山道の途中で下車した。ここから500メートル先のトンネルへ歩いていく。

トンネルは土砂崩れに遭ったときのまま放置され、坑門の片方は塞がっている。もう片方も半分は土砂で埋まっているが、ぎりぎり人がひとり入れるほどの隙間が空いている。


生い茂った木々に身をひそめながら、イヤホンを片耳だけつけ、各チームと連絡を取った。




「私よ。到着したわ」




ほか2チームからも現着の報告が来る。

ビルは、白。勇気のチームが向かった廃校には、人の気配あり。ただ、何者かはまだわからないようだ。

汰壱がたまり場で情報を管理しながら、姫華チームの状況も尋ねた。




『女王様のほうはどうですか?』

「……いるわね」




トンネルから声はしない。が、物音が反響していた。

耳をすますと、いくつかの足音を拾い取れた。




「一人じゃない。何人かいそうね」

『ターゲット本人ですか?』

「確認してみるわ」




暗視ゴーグルをかけた姫華は、ふっと笑みをこぼした。




「当たりのようね」

『Oh,nice!』

「でも、廃校にいるのが無関係とは限らないわ」

『そうですね、身柄拘束が無難でしょうか。ビルに行ったチームは、各チームの応援と警察への報告を』




汰壱は迅速に指示を出したあと、トンネルの構造について端的に説明してくれた。




『そこは、歩道用に造られた山岳トンネル。全長50m弱。逃げ道は、土砂の隙間のみ。もしも潜伏期間中、反対側の坑門に逃げ道を掘っていた場合、完成している確率が高いですね。そうであれば土や草でカモフラージュしていると思われます』




聞いてすぐ、姫華はバットを持つ野球少年に裏手に回るよう命じた。




『集落近辺のコンビニのセキュリティーカメラをチェックした限りでは、大金の入ったボストンバッグはあり、武器はなし。ですが、仲間と合流後に入手している可能性があります』

「そうね……ここからでは武器の有無までは確認できないけれど、紅組の三銃士ともあろう方が丸裸でいるとは考えにくいわ」

『何かしらの手は備えていそうですよね。違法賭博では人を騙したり売ったりしながら大金を持って逃げ切ったらしく、今回も仲間を盾にした戦法が想定されるかと』

「わかったわ。ありがとう」

『とんでもございません! サポートはお任せください! 携帯のGPSや音声などからも情報を割り出してみせます!』




Good luck! と言い残し、一旦通信が切れた。


作戦上、人の気配のあった隠れ家候補はすべて、23時ぴったりに突撃する手筈になっている。それぞれの拠点に隠れる輩全員につながりがある場合、応援に来られて多勢に無勢になるのを防ぐためだ。

予定時刻まで、あと10分。

弓使いの少年は持ち場に移動した。




「円、私たちはこっちよ」




姫華に先導され、成瀬は忍び足でトンネルに接近した。ドロドロに固まった土砂に沿いながら、一歩ずつ細長い穴にすり寄っていく。

すると、姫華が何かを取り出した。




「そ、それは……?」

「ねずみ花火よ」

「はい?」




成瀬の顔にはありありと、意味不明の4文字が表れている。




「な、なんで」

「目くらまし、状況把握、先制攻撃。ね? 意外と使えるでしょう?」

「誰がそんなイカれたこと思いついたんだよ……」

「汰壱よ」



(こっわ……。頭使うの絶対ここじゃねえ……)




楽しい遊び道具が、新種の爆弾のように見えてくる。

こんな用途で使われる日が来るとは、ねずみ花火の開発者も想像していなかっただろう。良い子はけっして真似してはいけません。

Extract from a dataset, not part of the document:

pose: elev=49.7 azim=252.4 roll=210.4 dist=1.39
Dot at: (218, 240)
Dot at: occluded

「時間になったらこれを投げるわ。武器の確認をしつつ、隙を突いて倒すわよ」

「……了解」

「ちなみに、戦闘経験は?」

「殺陣をちょっと。でも、実践はない」

「そう。なら本番一発勝負ね」

「スパルタ……」




黒マスクの下で、成瀬の唇は紫色になっていた。山の寒さにやられた、だけではもちろんない。

トンネルの中に、紅組の残党がいる。

神雷の洋館を訪ねるとき以上の恐怖に、頭が真っ白になっていく。


かじかむ手を擦って暖を取れば、ふと、マッチ棒に火がついた。




「安心なさい」




闇夜に覆われた山中に、めらめらと赤く芽吹いていく。

前だけを見据える姫華の眼が、ぎらり、輝いた。